§ CONSIGNE:
Poursuivez l'article sur la béatification des cinq martyrs de la Commune de Paris après sa dernière phrase.

§ TEXTE SOURCE:
────────────────────────────────────────

« Bienheureux Henri, Ladislas, Polycarpe, Marcellin et Frézal, priez pour nous ! » À partir de ce samedi 22 avril, les catholiques pourront vénérer ces cinq figures méconnues, fusillées durant la Commune de Paris. La cérémonie sera présidée par Son Éminence le cardinal Marcello Semeraro, préfet du dicastère pour la Cause des saints et représentant du pape François. Le premier des béatifiés, le Père Henri Planchat, était prêtre de la congrégation des Religieux de Saint-Vincent-de-Paul. Les quatre autres, les Pères Ladislas Radigue, Polycarpe Tuffier, Marcellin Rouchouze et Frézal Tardieu, appartenaient à la congrégation des Sacrés-Coeurs de Jésus et de Marie et de l’Adoration perpétuelle du Très Saint-Sacrement, dont les membres sont plus souvent appelés picpuciens. Tous les cinq sont morts de manière admirable (lire pages 15 et 16), manifestant des vertus de foi, d’espérance et de charité exceptionnelles. Ils sont considérés comme martyrs.

────────────────────────────────────────

§ MATÉRIEL FOURNI:
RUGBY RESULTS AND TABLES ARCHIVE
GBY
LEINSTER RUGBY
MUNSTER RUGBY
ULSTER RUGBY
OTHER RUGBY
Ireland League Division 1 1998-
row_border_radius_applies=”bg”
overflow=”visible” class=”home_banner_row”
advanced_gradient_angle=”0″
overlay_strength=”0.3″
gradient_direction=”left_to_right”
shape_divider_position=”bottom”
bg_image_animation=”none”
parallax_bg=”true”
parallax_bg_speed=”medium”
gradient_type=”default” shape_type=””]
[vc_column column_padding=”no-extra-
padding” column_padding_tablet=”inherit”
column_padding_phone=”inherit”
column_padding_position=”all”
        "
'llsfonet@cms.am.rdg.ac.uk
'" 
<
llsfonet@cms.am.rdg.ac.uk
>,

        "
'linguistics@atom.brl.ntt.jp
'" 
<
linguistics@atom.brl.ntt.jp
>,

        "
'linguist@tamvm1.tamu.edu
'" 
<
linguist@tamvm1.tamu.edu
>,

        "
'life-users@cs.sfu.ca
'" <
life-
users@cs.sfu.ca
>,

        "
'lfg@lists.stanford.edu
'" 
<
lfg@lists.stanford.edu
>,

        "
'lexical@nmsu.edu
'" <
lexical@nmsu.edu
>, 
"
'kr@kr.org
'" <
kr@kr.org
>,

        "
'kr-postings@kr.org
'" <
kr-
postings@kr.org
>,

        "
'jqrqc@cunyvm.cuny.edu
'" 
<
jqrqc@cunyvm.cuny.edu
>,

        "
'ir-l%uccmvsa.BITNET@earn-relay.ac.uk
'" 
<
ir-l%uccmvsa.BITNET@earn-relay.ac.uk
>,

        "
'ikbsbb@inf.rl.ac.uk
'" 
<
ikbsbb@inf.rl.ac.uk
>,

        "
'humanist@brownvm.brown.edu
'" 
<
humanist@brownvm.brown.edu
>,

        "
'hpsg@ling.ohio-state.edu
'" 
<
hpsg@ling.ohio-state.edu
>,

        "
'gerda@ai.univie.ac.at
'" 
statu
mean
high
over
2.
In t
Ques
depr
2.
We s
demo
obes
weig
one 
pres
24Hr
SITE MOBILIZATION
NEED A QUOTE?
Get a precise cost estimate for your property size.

────────────────────────────────────────

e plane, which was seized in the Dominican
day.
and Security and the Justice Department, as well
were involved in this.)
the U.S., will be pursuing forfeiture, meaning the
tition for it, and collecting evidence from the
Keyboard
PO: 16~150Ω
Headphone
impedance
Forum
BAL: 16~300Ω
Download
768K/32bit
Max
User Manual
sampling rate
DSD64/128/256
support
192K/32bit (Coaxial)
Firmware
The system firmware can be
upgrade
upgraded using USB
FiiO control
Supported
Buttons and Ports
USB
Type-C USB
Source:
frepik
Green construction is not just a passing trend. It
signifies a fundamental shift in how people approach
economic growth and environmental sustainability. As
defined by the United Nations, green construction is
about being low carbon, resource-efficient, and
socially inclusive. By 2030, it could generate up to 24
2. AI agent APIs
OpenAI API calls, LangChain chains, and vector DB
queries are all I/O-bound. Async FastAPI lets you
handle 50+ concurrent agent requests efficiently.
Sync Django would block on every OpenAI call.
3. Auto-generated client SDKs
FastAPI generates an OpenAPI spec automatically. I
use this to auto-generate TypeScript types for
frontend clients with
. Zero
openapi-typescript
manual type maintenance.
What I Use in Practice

────────────────────────────────────────

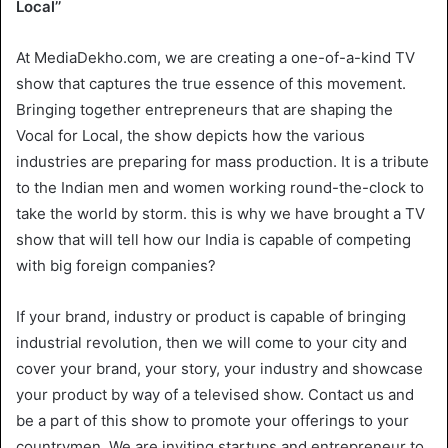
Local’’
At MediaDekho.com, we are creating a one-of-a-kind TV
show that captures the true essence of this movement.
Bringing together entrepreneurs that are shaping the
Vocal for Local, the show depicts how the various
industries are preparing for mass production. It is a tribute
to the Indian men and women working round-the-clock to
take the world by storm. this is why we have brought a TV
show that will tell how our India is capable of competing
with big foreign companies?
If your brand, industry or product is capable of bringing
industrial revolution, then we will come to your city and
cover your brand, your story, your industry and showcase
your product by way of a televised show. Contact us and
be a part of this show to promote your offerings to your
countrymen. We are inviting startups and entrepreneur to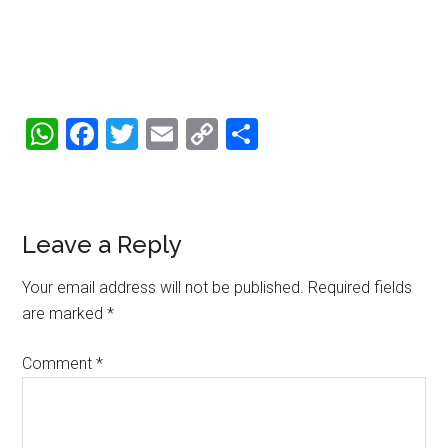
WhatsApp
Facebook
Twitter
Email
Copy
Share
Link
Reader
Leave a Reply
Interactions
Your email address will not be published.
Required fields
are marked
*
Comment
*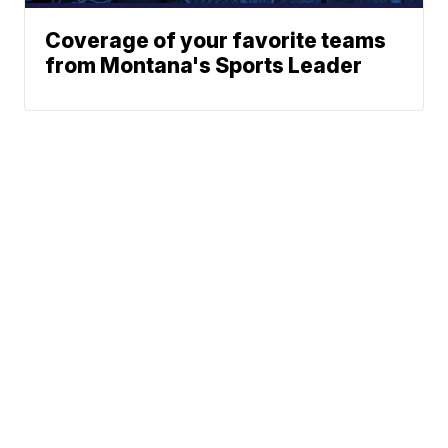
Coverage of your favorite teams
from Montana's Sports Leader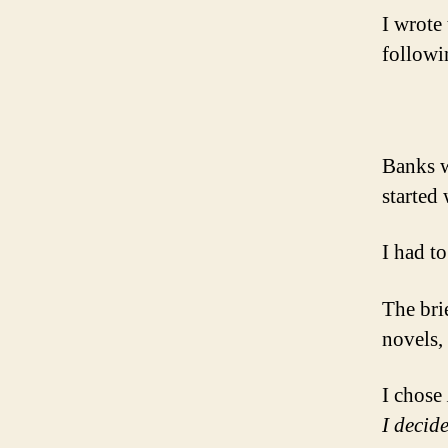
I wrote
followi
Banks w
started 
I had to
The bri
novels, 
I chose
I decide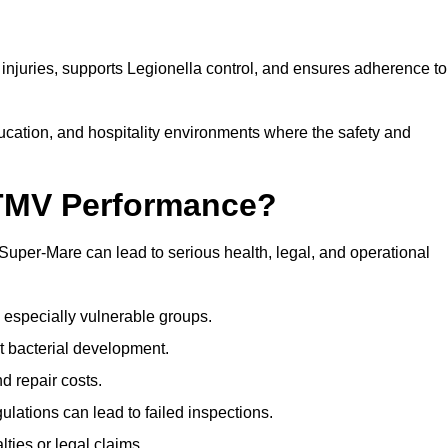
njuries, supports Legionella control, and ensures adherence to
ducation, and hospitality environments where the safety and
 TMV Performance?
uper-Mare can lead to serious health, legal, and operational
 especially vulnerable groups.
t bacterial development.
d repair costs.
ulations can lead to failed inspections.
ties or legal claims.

────────────────────────────────────────

§ RÉPONSE ATTENDUE:
Le drame
Rappel des faits. Le 26 mai 1871, la Commune de Paris vit ses derniers instants. Depuis cinq jours, les troupes versaillaises ont pénétré dans la capitale, laissant de nombreux cadavres de communards sommairement abattus dans leur sillage. Ces exécutions déclenchent l’application du « décret sur les otages », adopté le 5 avril par les insurgés, qui prévoit que, pour un des leurs assassiné, trois otages seront fusillés sur-le-champ. Ce jour-là donc, 50 d’entre eux, qui étaient incarcérés à la Roquette, sont extraits de leurs geôles et conduits rue Haxo, dans le quartier de Belleville, au quartier général de la Garde nationale. Parmi eux, dix ecclésiastiques, dont les cinq futurs bienheureux, mais aussi trois jésuites : les Pères Olivaint, Caubert et de Bengy, le Père Sabatier, curé de Notre-Dame de Lorette, et un séminariste, Paul Seigneret.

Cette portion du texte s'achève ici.